Para além dessa questão, no ponto de prerrogativas, é fundamental o respeito ao papel e à dignidade da advocacia. Queremos atuar de modo a estabelecer uma cultura de respeito, com a criação da Escola de Prerrogativas. A OAB quer conversar com as autoridades, com a Polícia, com a Guarda Municipal, com os órgãos públicos, para que eles possam compreender a importância do respeito às prerrogativas da nossa profissão. Não é individual, mas sim do exercício profissional, que é, enfim, a garantia da defesa do cidadão. Isso é fundamental no estado democrático. Temos clara a ideia de que advogado forte é sinônimo de uma democracia forte, de uma democracia respeitada, e de uma Constituição respeitada.

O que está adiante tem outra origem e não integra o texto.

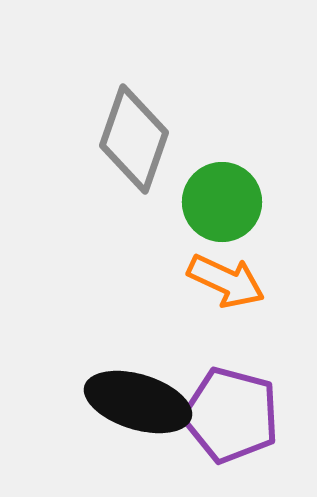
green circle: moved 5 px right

ConJur — A chapa da senhora teve uma vantagem considerável em relação ao segundo colocado. A que atribui essa vitória?
Marilena — Percebi durante minha campanha muita gente entusiasmada com o fato de ser uma mulher pela primeira vez na história. Esse fato me parece que pesou bastante. Mas não foi só isso. A advocacia avaliou que nossa chapa tinha propostas claras e viáveis. E os eleitores perceberam que nossos projetos eram voltados para a maior inclusão da advocacia vulnerável, o que realmente atendem uma demanda presente.

Acho que também foi um fator importante o modo como foi composta nossa chapa. Procurei compor a chapa de forma que representasse diversos segmentos. O meu vice é um advogado do interior, que poderá ajudar com projetos para esse segmento. Coloquei na diretoria advogados de alguns segmentos que nunca apareciam antes, como o previdenciário. Criei uma diretoria da jovem advocacia. Assim, quando falo que a minha meta é uma advocacia de excelência, penso muito numa visão da advocacia do Paraná cooperando e com pontos de vista diferentes. Quer dizer, é criar um sentido colaborativo entre os advogados paranaenses. Então acho que isso foi algo que encantou um pouco as pessoas pelo nosso projeto. Essa entrega e esse desejo de trazer qualidade.

ConJur — A OAB-PR foi uma das primeiras seccionais em que aconteceram eleições híbridas. Como a senhora avaliou a experiência?
Marilena — Foi muito positiva e o feedback da advocacia também. Não tivemos nenhum tipo de problema com isso. O resultado veio muito rápido. As eleições foram tranquilas. Pouca gente foi votar presencialmente. Tivemos o menor índice de abstenção da nossa história — 85% dos advogados aptos votaram.

ConJur — Quais são as políticas que pretende implementar para aumentar a transparência de gastos?
Marilena — Na atual gestão, investimos muito no nosso Portal da Transparência. No último colégio de tesoureiros da OAB, nosso portal foi considerado um dos melhores do Brasil, exatamente porque colocamos lá todas as despesas. E isso, para mim, é um ponto de honra. Sou advogada pública. O meu trabalho é, essencialmente, fazer o controle da legalidade, inclusive das contas. Não existe gestão sem transparência e prestação de contas. E se puder ser melhor ainda, ela vai ser. Somos a única seccional do Brasil, salvo engano, com a certificação ISO 9001, pois fizemos a descrição dos processos de todos os departamentos. Também já possuímos um programa de compliance e implementamos um portal de compras.